When I finally learned to read, I developed a hunger for words. I read every street sign, every bottle in the bathroom, and every book I could get my hands on. I read every book in my house including the first aid manual and the dictionary from cover to cover. In fact, the dictionary was my favorite thing to read. Even now, I love to look up words and feel nostalgic when I see a dictionary on a bookshelf. When our dog was hit by a car and I was the one to find him, I went straight to the bookstore because it comforted me to be among them. Books have always been my friends. I was the little girl who could disappear for hours, curled up with a pile of books in a quiet corner. Starting at the age of 10, when I wasn’t reading I was writing poetry. Writing helped me to navigate the dark and difficult waters of adolescence. At 12 years old, I declared that I would become an author and that dream never left.

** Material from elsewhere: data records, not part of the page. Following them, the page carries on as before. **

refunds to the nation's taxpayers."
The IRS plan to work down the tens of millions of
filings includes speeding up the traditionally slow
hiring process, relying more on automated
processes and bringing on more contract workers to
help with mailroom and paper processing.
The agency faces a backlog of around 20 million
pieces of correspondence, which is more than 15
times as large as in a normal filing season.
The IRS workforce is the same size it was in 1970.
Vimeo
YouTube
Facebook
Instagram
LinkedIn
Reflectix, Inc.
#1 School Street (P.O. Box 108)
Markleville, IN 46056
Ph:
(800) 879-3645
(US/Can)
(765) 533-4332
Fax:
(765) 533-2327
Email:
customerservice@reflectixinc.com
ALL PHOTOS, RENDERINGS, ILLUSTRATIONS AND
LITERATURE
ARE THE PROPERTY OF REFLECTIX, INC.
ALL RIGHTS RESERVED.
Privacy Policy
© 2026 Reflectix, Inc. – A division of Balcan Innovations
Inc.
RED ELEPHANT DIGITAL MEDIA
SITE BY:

My son was born with the same voracious hunger for words and just ended his sophomore year as an English Major. Classics were some of my favorite things to read so when I bought a modern book for him I’d insist he read a classic as well. One of my favorite stories became one of his as well: Mary Shelley’s Frankenstein. My son started writing for fun at the age of 12. Prior to writing, he drew his own comic books with characters he made up. The main character of my children’s book series also has a lifetime love of books and sharing them with everyone she meets. Encouraging reading is something I have loved to do for all my adulthood. I feel like reading is one of the keys to a child’s future. When I was a professional clown and had one on one time with a little one while face painting or twisting a balloon I had three questions: What grade are you in? What is your favorite subject and Do you love to read? I then told them about my lifelong love of reading and encouraged them to read for the fun of it. If they said their favorite subject was science, I would tell them that one day they could grow up to be a scientist or even teach science to other children. Some children shrugged it off or nodded in agreement. I treasured the ones whose eyes widened as they embraced possibilities they’d never thought of. Truly children are a gift and should be encouraged to dream of their futures and pursue an increase in information about things they are interested in.

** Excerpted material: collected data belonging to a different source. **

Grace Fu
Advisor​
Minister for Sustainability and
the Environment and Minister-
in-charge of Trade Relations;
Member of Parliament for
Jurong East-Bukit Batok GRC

However, I digress. My purpose for writing this blog is to correlate writing and reading. Something that frustrated me for years when working on a new book was getting struck with “writer’s block”. Sometimes it was because of an international event that caused strong emotions and sometimes it was because I allowed everything else to get in the way. After attending several webinars and online classes for writers, I had an epiphany. Part of the reason I was getting stuck was an unspoken need to write a story from beginning to end and in that order. The thing is, no one says you must do that. In general, you READ a book that way but a story can be built in pieces and then assembled later into a coherent story that has a beginning, middle, and end. Once I realized this I finished a story I had been stuck on for six months in one night. I was more than half way through but stuck about how to finish the story. I decided instead to cut the first part out and then finish with a completely different direction.

Huzzah! What a liberating thing it is to discover the freedom that brought! I want everyone to feel that freedom so by the fact that you’ve read these words and perhaps a little light bulb has quickly switched on for you as well, consider these words your license to write your story in pieces. Dr. Frankenstein your story! Cut it up, move it around, stand on your head and see things differently. I would proceed with caution on that last suggestion. Be free, writer! Be free!